As a business owner and CEO, I’ve always made it a priority to be as informed as possible about as many issues as possible that impact our industry, company, and customers. I’ve doubled down on those efforts during the pandemic, especially by spending a lot of time talking with clients, colleagues, candidates, board members, peers, and business partners to make sure we fully understand their situations and that our company is serving them well.
Through those recent conversations about current conditions and future outlooks, as well as my own perspectives, three consistent themes have emerged to define today’s business environment.
1. Optimism. The first, optimism, is far-reaching. People are feeling optimistic about the economy, their business, and their opportunities.
These sentiments are seen in national surveys as well. The Business Roundtable’s Q1 2021 CEO Economic Outlook Index was up 21 points from Q4 2020, for example, while an article in Chief Executive about a poll it conducted in April indicated that CEO confidence in business conditions 12 months from now reached its highest level since May 2018.
While businesses continue to face challenges and uncertainty because of COVID-19, legislative policy issues, cybersecurity threats, and more, there’s clearly a solid and growing sense of optimism.
2. Resolve. The second theme, resolve, reflects a strong determination and focus to achieve normalcy, whatever that looks like at a particular company. For us, one priority has been to move toward more in-person meetings among staff and customers. The thinking is that when these types of meetings can be done safely and people are comfortable, there are times when in-person provides significant benefits and advantages over meetings that take place as calls or teleconferences.
3. Adaptability. The third theme is adaptability. While this attribute has always been the hallmark of a successful company, it’s more important than ever that your business is able to quickly change course and make adjustments in response to external conditions. The need to pivot could be driven by an unplanned event such as the pandemic or a more gradually-developing circumstance such as a customer market that will decline significantly over the next year.
There are plenty of stories online about how companies adapted and survived over the last 12 months. At TalentBridge, we pivoted by making several changes to how we operated that enabled us to both make it through the past year and position ourselves for a strong future. The biggest pivot was going to all remote work in just a few days.

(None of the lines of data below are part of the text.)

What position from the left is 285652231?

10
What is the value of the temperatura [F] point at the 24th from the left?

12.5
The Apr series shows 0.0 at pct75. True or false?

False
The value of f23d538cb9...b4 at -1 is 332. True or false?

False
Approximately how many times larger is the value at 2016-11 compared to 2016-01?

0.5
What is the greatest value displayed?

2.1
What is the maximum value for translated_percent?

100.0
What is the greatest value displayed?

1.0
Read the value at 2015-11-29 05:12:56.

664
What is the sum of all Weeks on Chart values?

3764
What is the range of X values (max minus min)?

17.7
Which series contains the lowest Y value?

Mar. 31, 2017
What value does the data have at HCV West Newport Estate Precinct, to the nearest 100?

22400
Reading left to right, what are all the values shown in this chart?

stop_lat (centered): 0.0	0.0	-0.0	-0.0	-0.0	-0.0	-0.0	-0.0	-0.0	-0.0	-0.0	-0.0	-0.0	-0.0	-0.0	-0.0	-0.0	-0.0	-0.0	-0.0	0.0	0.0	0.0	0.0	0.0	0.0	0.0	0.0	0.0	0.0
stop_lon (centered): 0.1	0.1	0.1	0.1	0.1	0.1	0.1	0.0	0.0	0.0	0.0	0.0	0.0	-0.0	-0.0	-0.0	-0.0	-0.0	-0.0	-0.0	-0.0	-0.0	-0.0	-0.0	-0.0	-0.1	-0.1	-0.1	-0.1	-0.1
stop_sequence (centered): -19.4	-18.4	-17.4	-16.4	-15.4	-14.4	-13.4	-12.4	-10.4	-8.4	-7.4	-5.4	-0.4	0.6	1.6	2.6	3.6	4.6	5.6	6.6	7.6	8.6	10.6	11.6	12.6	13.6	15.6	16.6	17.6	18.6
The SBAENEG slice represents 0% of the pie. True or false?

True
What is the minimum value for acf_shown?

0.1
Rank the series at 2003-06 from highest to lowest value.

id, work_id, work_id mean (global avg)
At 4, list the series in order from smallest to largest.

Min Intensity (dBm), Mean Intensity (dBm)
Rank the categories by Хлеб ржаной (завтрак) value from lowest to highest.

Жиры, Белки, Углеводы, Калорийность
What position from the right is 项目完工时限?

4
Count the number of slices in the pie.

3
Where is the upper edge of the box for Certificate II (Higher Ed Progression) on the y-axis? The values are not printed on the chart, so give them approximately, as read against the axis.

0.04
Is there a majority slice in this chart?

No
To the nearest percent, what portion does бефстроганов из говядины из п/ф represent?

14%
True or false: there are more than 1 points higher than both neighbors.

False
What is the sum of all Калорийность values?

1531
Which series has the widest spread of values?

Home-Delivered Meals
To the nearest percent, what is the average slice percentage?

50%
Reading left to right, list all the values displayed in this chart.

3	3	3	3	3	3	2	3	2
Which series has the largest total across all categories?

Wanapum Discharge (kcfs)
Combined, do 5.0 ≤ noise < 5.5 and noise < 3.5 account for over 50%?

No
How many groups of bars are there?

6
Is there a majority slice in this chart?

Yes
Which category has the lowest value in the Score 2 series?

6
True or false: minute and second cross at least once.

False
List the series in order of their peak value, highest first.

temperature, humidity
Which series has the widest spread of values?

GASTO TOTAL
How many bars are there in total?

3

A business strategy that makes us adaptable is consistently diversifying our portfolio, both in terms of the services we provide and the markets we serve. We regularly take a 360-degree view of our clients’ businesses, including industry outlook, HR trends and skillset needs, to ensure we have the capabilities to deliver the right resources and solutions they need today and tomorrow.
We also annually look at the verticals our customers operate in to understand whether the market is projected to grow, hold steady, or shrink. Similarly, we assess sectors we don’t currently serve to determine if there are ones we should move into and develop expertise. This “mutual fund” approach of consistently diversifying our offerings has helped us adapt and grow over the years.
The US economy is expected to grow as we move through 2021. Businesses buoyed by optimism, resolve, and adaptability are in the best position to reap the benefits.